Déjà, on pouvait sentir le froid qui règne dans les montagnes. Même avec mon manteau d’hiver, je sentais cette humidité glaciale me transpercer la peau. Il faisait environ quinze degrés, ce qui, avec le facteur vent, se ressentait dix degrés plus froid sur la moto.

La dernière heure de route a été plutôt pénible. Sur mon guidon, mes doigts étaient gelés. Le long de la route étaient placées des bornes indiquant le kilométrage jusqu’à la prochaine ville. Dans ma tête, je faisais le décompte.

40 km. 30 km. Je plis mes doigts pour les réchauffer. 20 km. Je roule mes orteils dans mes chaussures. 10 km. Je monte mon foulard pour empêcher l’air de rentrer dans mon casque.

Nous arrivons finalement à Nghia Lo. Trung nous conduit à un petit hôtel en bordure de la ville. Comme nous sommes à la saison basse, nous n’avons pas de difficulté à obtenir une chambre. En fait, je crois que nous étions seuls dans l’hôtel ce jour-là.
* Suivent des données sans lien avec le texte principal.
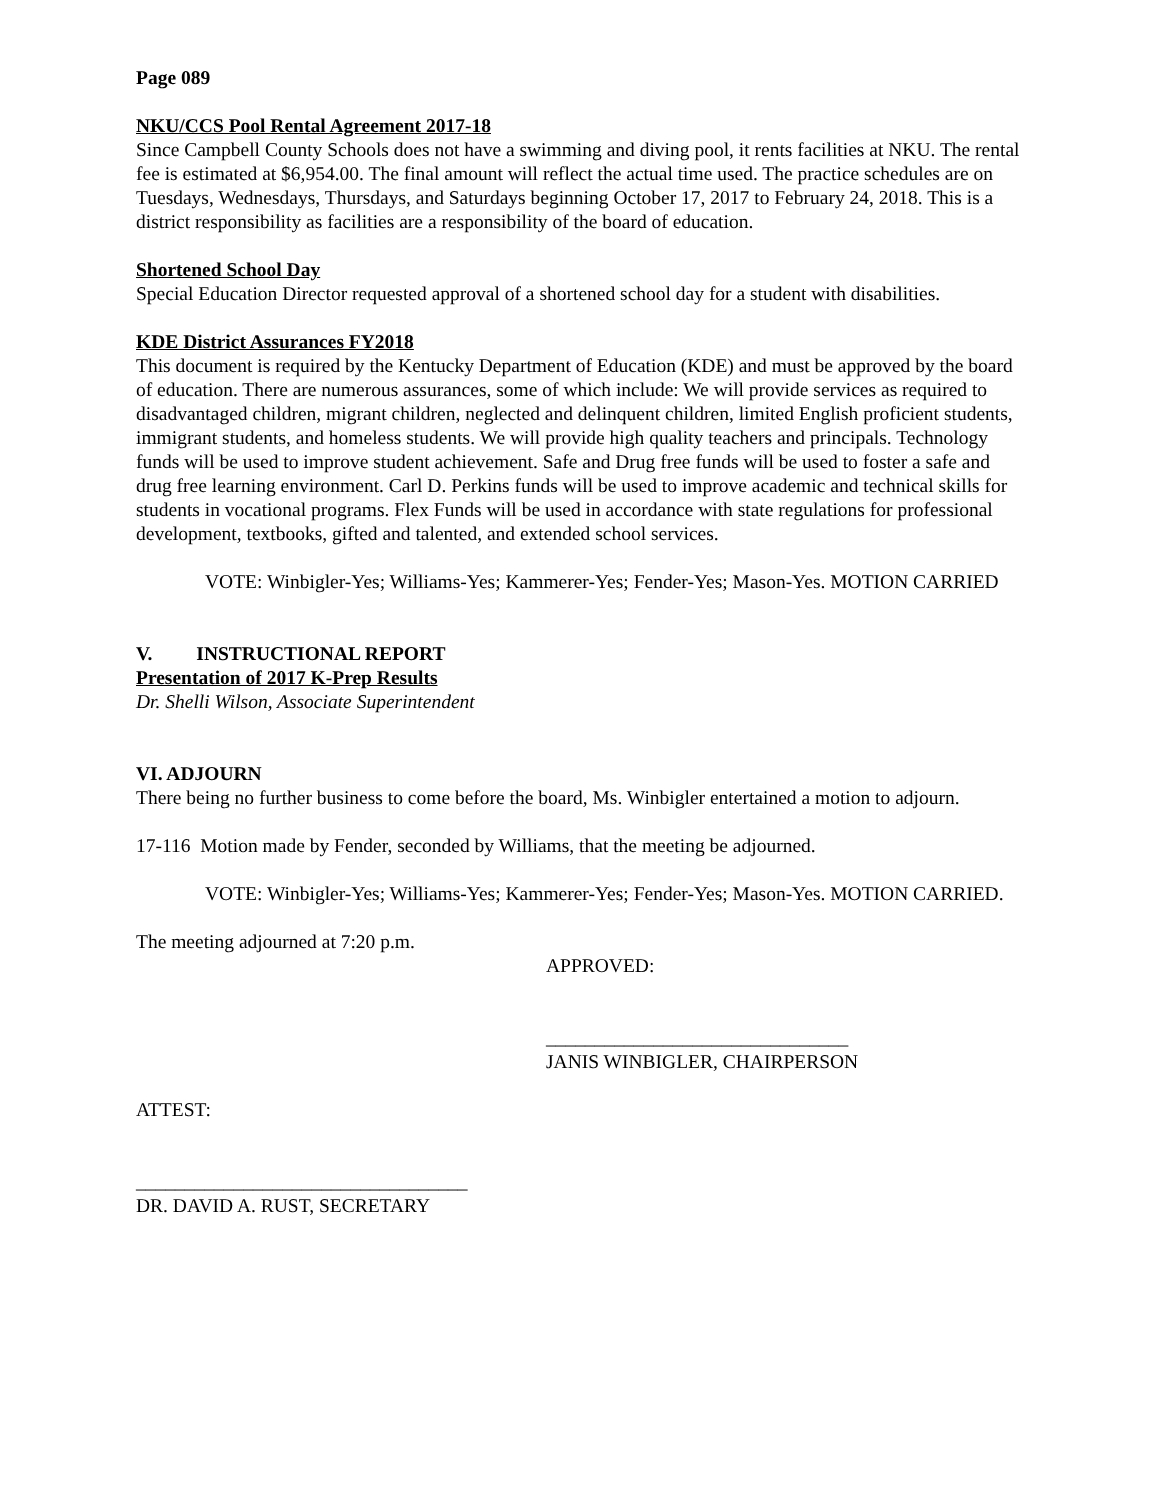Page 089
NKU/CCS Pool Rental Agreement 2017-18
Since Campbell County Schools does not have a swimming and diving pool, it rents facilities at NKU. The rental fee is estimated at $6,954.00. The final amount will reflect the actual time used. The practice schedules are on Tuesdays, Wednesdays, Thursdays, and Saturdays beginning October 17, 2017 to February 24, 2018. This is a district responsibility as facilities are a responsibility of the board of education.
Shortened School Day
Special Education Director requested approval of a shortened school day for a student with disabilities.
KDE District Assurances FY2018
This document is required by the Kentucky Department of Education (KDE) and must be approved by the board of education. There are numerous assurances, some of which include: We will provide services as required to disadvantaged children, migrant children, neglected and delinquent children, limited English proficient students, immigrant students, and homeless students. We will provide high quality teachers and principals. Technology funds will be used to improve student achievement. Safe and Drug free funds will be used to foster a safe and drug free learning environment. Carl D. Perkins funds will be used to improve academic and technical skills for students in vocational programs. Flex Funds will be used in accordance with state regulations for professional development, textbooks, gifted and talented, and extended school services.
VOTE: Winbigler-Yes; Williams-Yes; Kammerer-Yes; Fender-Yes; Mason-Yes. MOTION CARRIED
V. INSTRUCTIONAL REPORT
Presentation of 2017 K-Prep Results
Dr. Shelli Wilson, Associate Superintendent
VI. ADJOURN
There being no further business to come before the board, Ms. Winbigler entertained a motion to adjourn.
17-116 Motion made by Fender, seconded by Williams, that the meeting be adjourned.
VOTE: Winbigler-Yes; Williams-Yes; Kammerer-Yes; Fender-Yes; Mason-Yes. MOTION CARRIED.
The meeting adjourned at 7:20 p.m.
APPROVED:
_______________________________
JANIS WINBIGLER, CHAIRPERSON
ATTEST:
__________________________________
DR. DAVID A. RUST, SECRETARY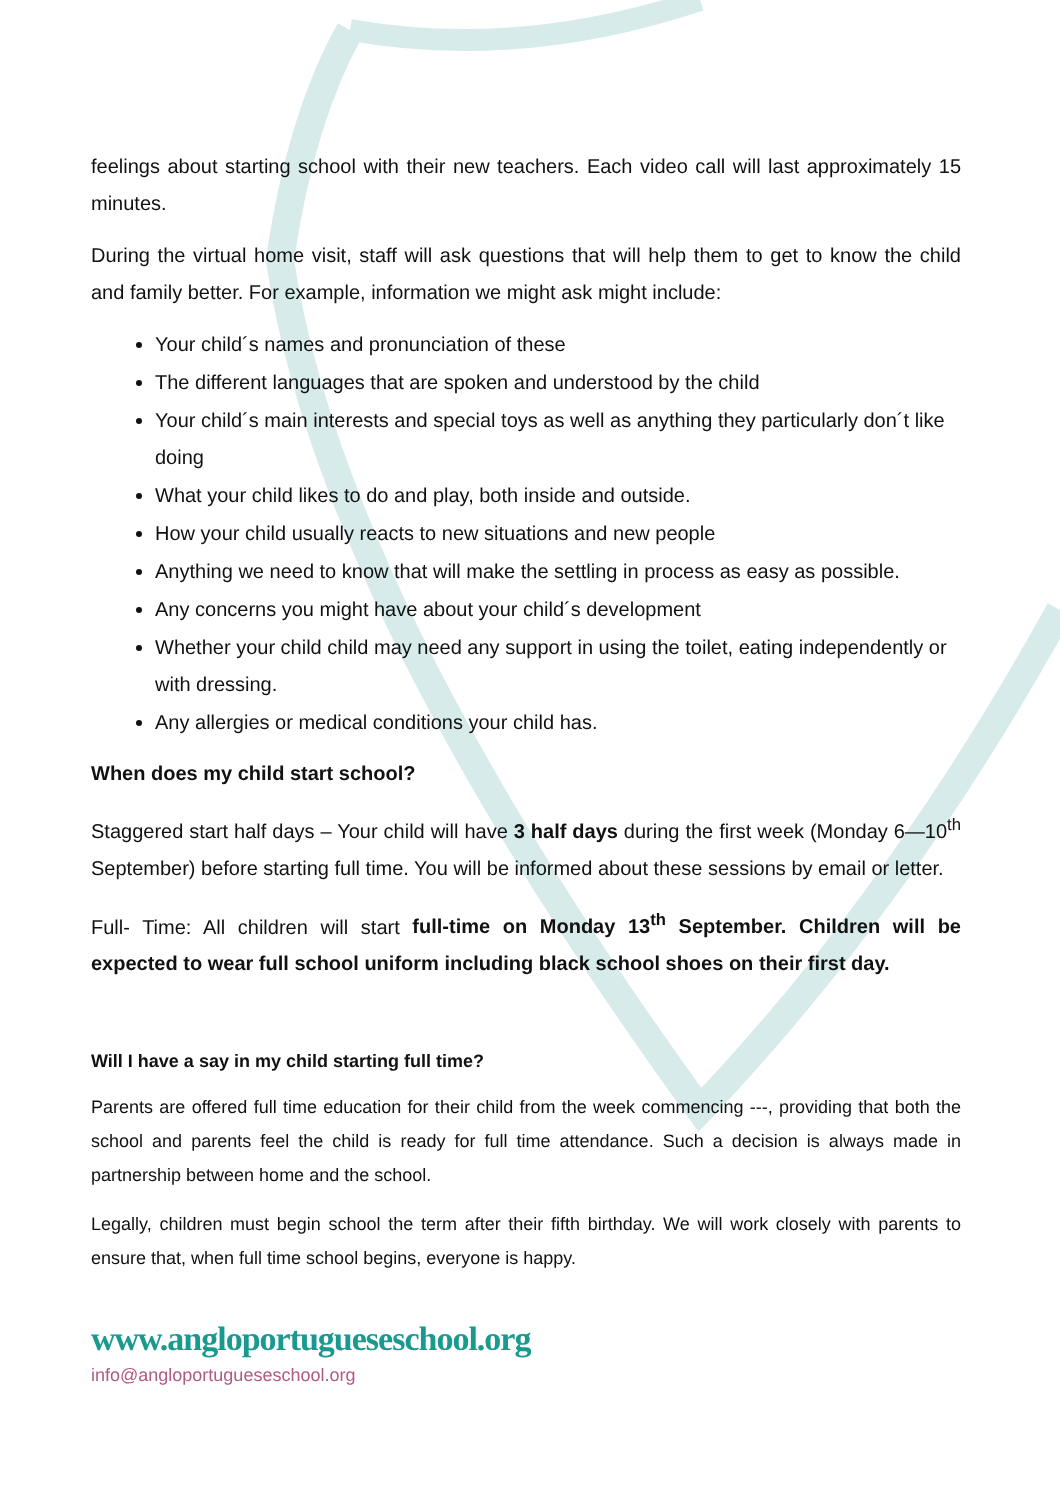feelings about starting school with their new teachers. Each video call will last approximately 15 minutes.
During the virtual home visit, staff will ask questions that will help them to get to know the child and family better. For example, information we might ask might include:
Your child´s names and pronunciation of these
The different languages that are spoken and understood by the child
Your child´s main interests and special toys as well as anything they particularly don´t like doing
What your child likes to do and play, both inside and outside.
How your child usually reacts to new situations and new people
Anything we need to know that will make the settling in process as easy as possible.
Any concerns you might have about your child´s development
Whether your child child may need any support in using the toilet, eating independently or with dressing.
Any allergies or medical conditions your child has.
When does my child start school?
Staggered start half days – Your child will have 3 half days during the first week (Monday 6—10<sup>th</sup> September) before starting full time. You will be informed about these sessions by email or letter.
Full- Time: All children will start full-time on Monday 13<sup>th</sup> September. Children will be expected to wear full school uniform including black school shoes on their first day.
Will I have a say in my child starting full time?
Parents are offered full time education for their child from the week commencing ---, providing that both the school and parents feel the child is ready for full time attendance. Such a decision is always made in partnership between home and the school.
Legally, children must begin school the term after their fifth birthday. We will work closely with parents to ensure that, when full time school begins, everyone is happy.
www.angloportugueseschool.org
info@angloportugueseschool.org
Comme il est de coutume au Vietnam, nous allons voir les chambres avant de les prendre. Le préposé de l’hôtel nous escorte jusqu’au deuxième étage.

Horreur. La chambre n’était pas chauffée. Non seulement elle n’avait pas de chauffage, mais elle n’était même pas isolée. On pouvait voir un jour de trois centimètres sous la porte. La fenêtre de la salle de bain était en fait un trou dans le mur avec des lattes de verres qui s’ouvraient ou se fermaient comme un store.

Trung me demande alors mon approbation : « Good? » auquel il ajoute avec son éternel sourire : « Very cheap, you know. » Sans trop savoir quoi faire, et de peur de vexer mon ami, je lui réponds par un hochement de tête.

Le soleil était maintenant couché. On prévoyait un minimum de sept degrés cette nuit.

Je me rends ensuite à ma moto pour détacher mon sac. De retour à ma chambre, je ne pouvais pas y croire. J’avais tellement froid que je n’arrivais pas à enlever mon manteau. En fait, j’avais tellement froid que je n’arrivais pas à penser.

En attendant le souper, je décide de me coucher dans le lit. J’y entre bien sûr avec tous mes vêtements. Mais les draps étaient froids et humides. La couette était froide et humide.

Une heure plus tard, Trung et moi nous rencontrons au restaurant de l’hôtel, qui est une grande terrasse à aire ouverte. Toujours avec nos manteaux sur le dos, nous prenons place à une table basse.

Trung entame la conversation. Je lui pose quelques questions sur son emploi. Il me dit qu’il adore son travail de guide. Il ajoute :

– You know, me last year, very sad. Very, very sad. On motorbike, mind is free. On motorbike, I’m happy.

Comme beaucoup de Vietnamiens, Trung a du mal à prononcer le « r » qui n’existe pas dans leur langue. Ainsi, il ne prononce pas « motorbike » mais plutôt « môtôby », ce que je trouve absolument charmant. Tellement que je décide d’adopter l’expression moi-même.

Il poursuit :

– Sometimes no good. Sometimes dangerous. Last month, I crash.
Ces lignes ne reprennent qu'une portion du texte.